RECORDS PROVIDED:
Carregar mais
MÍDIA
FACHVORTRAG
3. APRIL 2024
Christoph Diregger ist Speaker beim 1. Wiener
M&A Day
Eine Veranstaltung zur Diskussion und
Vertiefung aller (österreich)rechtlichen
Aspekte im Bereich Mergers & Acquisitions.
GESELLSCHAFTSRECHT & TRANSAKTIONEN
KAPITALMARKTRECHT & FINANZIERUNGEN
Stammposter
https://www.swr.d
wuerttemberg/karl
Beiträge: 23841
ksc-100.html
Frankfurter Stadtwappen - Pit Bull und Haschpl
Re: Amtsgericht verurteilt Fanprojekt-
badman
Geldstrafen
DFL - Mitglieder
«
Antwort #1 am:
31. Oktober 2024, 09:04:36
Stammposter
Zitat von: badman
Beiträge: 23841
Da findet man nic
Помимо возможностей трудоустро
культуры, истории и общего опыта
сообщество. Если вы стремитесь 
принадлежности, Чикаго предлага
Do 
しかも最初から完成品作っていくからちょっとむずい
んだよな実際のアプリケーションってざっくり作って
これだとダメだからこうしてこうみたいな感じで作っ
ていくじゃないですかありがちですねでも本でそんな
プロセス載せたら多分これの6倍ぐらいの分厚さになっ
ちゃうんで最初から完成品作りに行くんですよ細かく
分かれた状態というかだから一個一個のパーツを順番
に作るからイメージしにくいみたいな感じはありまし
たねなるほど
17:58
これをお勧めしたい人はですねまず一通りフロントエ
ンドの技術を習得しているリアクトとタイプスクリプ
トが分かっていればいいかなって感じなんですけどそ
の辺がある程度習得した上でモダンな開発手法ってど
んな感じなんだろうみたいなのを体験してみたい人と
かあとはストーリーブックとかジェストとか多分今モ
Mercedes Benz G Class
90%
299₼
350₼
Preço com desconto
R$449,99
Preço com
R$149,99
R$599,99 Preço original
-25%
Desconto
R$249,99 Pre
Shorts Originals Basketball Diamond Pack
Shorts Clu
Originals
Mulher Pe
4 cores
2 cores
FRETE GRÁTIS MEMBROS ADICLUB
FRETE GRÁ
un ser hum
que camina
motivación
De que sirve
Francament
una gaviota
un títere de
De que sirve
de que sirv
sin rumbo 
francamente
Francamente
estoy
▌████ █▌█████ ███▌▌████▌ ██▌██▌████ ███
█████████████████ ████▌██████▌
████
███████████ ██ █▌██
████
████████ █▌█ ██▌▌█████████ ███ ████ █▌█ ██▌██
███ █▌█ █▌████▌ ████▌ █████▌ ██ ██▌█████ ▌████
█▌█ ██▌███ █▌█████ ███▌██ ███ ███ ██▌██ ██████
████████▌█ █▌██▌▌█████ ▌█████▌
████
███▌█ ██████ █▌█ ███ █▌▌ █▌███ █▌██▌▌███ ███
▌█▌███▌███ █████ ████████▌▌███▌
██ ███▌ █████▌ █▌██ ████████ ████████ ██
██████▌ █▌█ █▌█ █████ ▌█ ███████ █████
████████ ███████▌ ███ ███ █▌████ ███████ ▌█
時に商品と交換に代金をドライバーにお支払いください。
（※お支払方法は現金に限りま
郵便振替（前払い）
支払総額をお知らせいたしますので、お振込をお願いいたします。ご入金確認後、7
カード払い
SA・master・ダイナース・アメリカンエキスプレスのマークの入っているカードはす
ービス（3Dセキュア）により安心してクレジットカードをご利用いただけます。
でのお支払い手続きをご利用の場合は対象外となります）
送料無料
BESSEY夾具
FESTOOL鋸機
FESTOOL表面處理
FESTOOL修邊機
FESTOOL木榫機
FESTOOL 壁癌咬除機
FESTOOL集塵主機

PROBLEM STATEMENT: Scan the records above and report every line with the string "Shorts".

ANSWER TO THIS TASK:
Shorts Originals Basketball Diamond Pack
Shorts Clu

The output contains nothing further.